Bibimbap is a traditional Korean dish mixed with sauteed and seasoned vegetables, meat, and Korean chili paste over steaming rice. It can be served either cold or in a sizzling stone pot. The latter type is called "dolsot bibimbap." Toppings such as raw or fried egg and sesame oil can also be added.
Bibimbap is one of the most popular Korean dishes and quite well-known to many foreigners because of its unique combination of ingredients and spices. But it is also healthy, being rich in fiber and vitamins but low in cholesterol. Eating a bowl of bibimbap has come to be compared to taking multiple vitamins as the mixture of assorted vegetables and beef with steamed rice provides a wide range of nutritional sources at a time.
There are many regional variations of this dish as well as individual ways of preparing it. For example, for the most famous kind of bibimbap from Jeonju, the rice is specially prepared by steaming it in meat broth and then bean sprouts are added to the rice during the last steaming. Yukhoe, Korean-style raw beef, is also laid on top instead of the plain grilled minced beef served in ordinary restaurants.

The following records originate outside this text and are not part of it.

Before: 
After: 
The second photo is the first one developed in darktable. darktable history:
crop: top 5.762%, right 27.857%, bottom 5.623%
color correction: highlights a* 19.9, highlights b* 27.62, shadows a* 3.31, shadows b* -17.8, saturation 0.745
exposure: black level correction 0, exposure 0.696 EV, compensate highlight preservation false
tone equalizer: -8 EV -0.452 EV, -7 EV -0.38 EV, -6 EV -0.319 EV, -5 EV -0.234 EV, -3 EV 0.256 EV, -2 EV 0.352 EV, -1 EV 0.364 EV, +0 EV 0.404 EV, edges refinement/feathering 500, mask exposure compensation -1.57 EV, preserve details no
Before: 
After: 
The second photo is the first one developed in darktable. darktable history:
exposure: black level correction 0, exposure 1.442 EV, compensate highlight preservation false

There are many conjectures about how bibimbap came into being. Some say it originated in the royal court as one of the rice dishes served to the kings of the Chosun Dynasty. Others claim that the first type of bibimbap was invented after traditional rites or ceremonies in which various kinds of food are laid out symbolically to serve the ancestors, by mixing the leftovers together.
Another guess involves the busy season for farmers. Proponents of this theory believe that farmers who required a hearty meal for work during the harvest season but did not have time to cook complex meals so they simply came up with the idea to mix various ingredients together to get all kinds of nutrients into one bowl.